Applying ancient water conservation techniques to grow rainfed coffee in Yemen’s mountain regions
© Naif Atif/ Independent

Applying ancient water conservation techniques to grow rainfed coffee in Yemen’s mountain regions

Abdulrahman Al-Eryani

Yemeni agriculture has long depended on sustainable and efficient water conservation and soil management practices – largely in the form of terraced land. Yemen is one of the most extensively terraced areas in the world, (Varisco, D. M. 1991). This has enabled large populations to not only survive, but flourish and build a unique civilization, adapted to its predominantly arid and semi-arid climate. Most, if not all, other ancient civilizations thrived along major rivers, where water is more available.

Still dominant features of steep mountain and deep wadi areas, Yemen’s arable terracing systems, dating back to at least the 3rd millennium BC (Wilkinson, 1999), have hugely contributed to the country’s human development. Without these systems, it is difficult to imagine a pathway for sustaining such large populations for so long.

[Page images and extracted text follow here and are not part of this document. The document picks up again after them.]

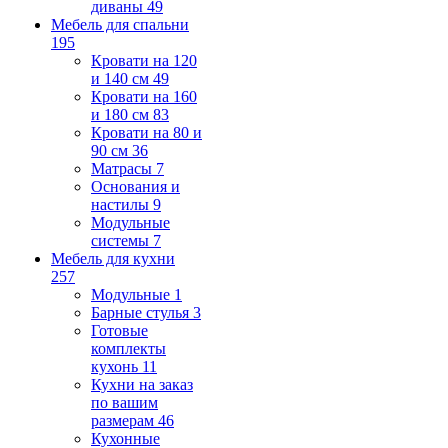
диваны
49
Мебель для спальни
195
Кровати на 120
и 140 см
49
Кровати на 160
и 180 см
83
Кровати на 80 и
90 см
36
Матрасы
7
Основания и
настилы
9
Модульные
системы
7
Мебель для кухни
257
Модульные
1
Барные стулья
3
Готовые
комплекты
кухонь
11
Кухни на заказ
по вашим
размерам
46
Кухонные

However, according to the United Nations Development Programme’s report ‘A Holistic Approach to Addressing Water Resources Challenges in Yemen’, the country has long been “living above its water means and using its non-renewable groundwater at an unprecedented and irreplaceable pace”. The report notes that in 2022, around 84 percent of the country’s water use was for agriculture, highlighting the critical need to apply water conservation techniques wherever and however possible.

Innovative application of traditional techniques

The benefits of terracing systems are immense and they have a major role to play in making careful use of the valuable and scarce water available. They function as micro-dams which capture and store rain and water runoff, and slow water movement, allowing ground water to recharge in a highly effective way. They also stabilize the land preventing soil erosion, create different sized flat areas for food and fodder crop production, and create new healthy soils.

In more recent times, farmers in Bani Ismael of the Haraz district in the Western mountains of Sanaa Governorate, have taken the principles of terracing one step further. On very steep mountain sides that range in elevation from 1000m to more than 2000m above sea level, coffee growers have built thousands of terraces, most of which have narrow but deep planting pits (about 50cm). In addition, they cover the soil around each pit with stones. These pits and the stone mulching around it are designed to maximize the collection of the somewhat erratic rainfall and capture the natural dew forming every morning to cultivate coffee.

Benefits of terracing for coffee production

The design of the terraced pits mulching with stones have multiple benefits for farmers:

1.     They reduce soil moisture loss and evaporation.

2.     They prevent weeds from growing and competing with coffee plants.

3.     During humid summer nights, a significant quantity of dew collects on the terrace’s colder stone surfaces, which seeps into the pits in the early morning to irrigate coffee plants.

4.     During cooler winter nights, the stone and the deep pits protect the plants from colder temperatures.

In addition, farmers found that the coffee plants produce more coffee cherries and better-quality coffee beans.

This method has now spread to at least three similar districts in the western mountain ridges of Yemen Raymah, Ottmah and Mahoyt.

Assessing the impact

Whilst these ancestral techniques of terracing, stone pits and stone mulching for water harvesting, and water conservation are well known in other regions – especially in Central and south America – to my knowledge there has been no scientific assessment of the viability and impact of using terraced pits and stone mulching, such as those in Yemen for coffee growing. However, the huge effort that farmers continue to take to build and maintain these terraces, and the reported benefits to the quality and quantity of coffee produced is a testimony of their effectiveness. I believe that the scale, sophistication, and outcome of this coffee growing methods applied by Yemeni farmers provides the case for a field study to assess the true value and potential for learning from this unique technique, inspired by the practices of our ancestors.

 

References:

Wilkinson, T. (1999) “Settlement, soil erosion and terraced agriculture in highland Yemen: a preliminary statement”, Proceedings of the Seminar for Arabian Studies 29: 183-191

Varisco, D. M. (1991). The future of terrace farming in Yemen: a development dilemma. Agriculture and Human Values8, 166-172.